Wir alle kennen das: ein einziges Wort kann alle Spannungen lösen, den anderen aus einer heiklen Situation erlösen, einen Menschen zum Lächeln bringen. Oft genügt auch schon ein einziger Blick oder einfach das Zuhören, und ein Mitmensch ist verwandelt. Das ist eine der schönsten Aufgaben des Christen: zu vergeben, sich zu versöhnen, zu befreien, zu heilen.

Auf unserem Weg des Glaubens gibt es dazu besondere Formen, in denen Gott uns von unseren Lasten befreit und uns auf unserem Lebensweg stärkt. Die intensivste Form ist die Einzelnbeichte bzw. das Beichtgespräch.

In Christus ist uns Vergebung zugesagt, wenn wir vor der Kirche unsere Schuld eingestehen: "Alles, was ihr auf Erden binden werdet, das wir auch im Himmel bebunden sein, und alles, was ihr auf Erden lösen werdet, das wird auch im Himmel gelöst sein". (Mt 18, 18) Diese frohe Botschaft darf der Christ im Bußsakrament durch die Lossprechung des Priesters im Namen Gottes: „Ich spreche Dich los von Deinen Sünden!“ vernehmen.

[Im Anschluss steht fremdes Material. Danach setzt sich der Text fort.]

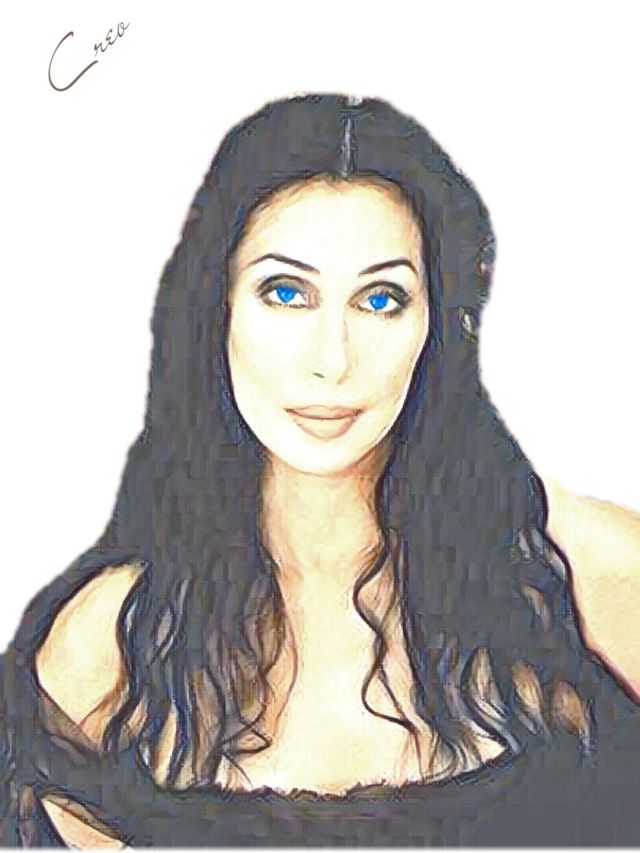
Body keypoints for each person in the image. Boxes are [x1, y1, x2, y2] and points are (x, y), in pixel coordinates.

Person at [1, 93, 639, 848]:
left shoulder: (593, 576)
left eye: (380, 299)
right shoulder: (107, 645)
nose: (332, 360)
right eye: (285, 293)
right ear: (216, 311)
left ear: (437, 324)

Gott verzeiht mir, er nimmt mich an, so wie ich bin und er verlässt und verstößt mich nicht. Er fordert mich aber auch auf, mein Leben zum Besseren zu ändern.
Die Buße (Beichte) schafft Versöhnung zwischen Gott und den Menschen, indem sie einen Raum der Vergebung, der Umkehr und des Neubeginns eröffnet.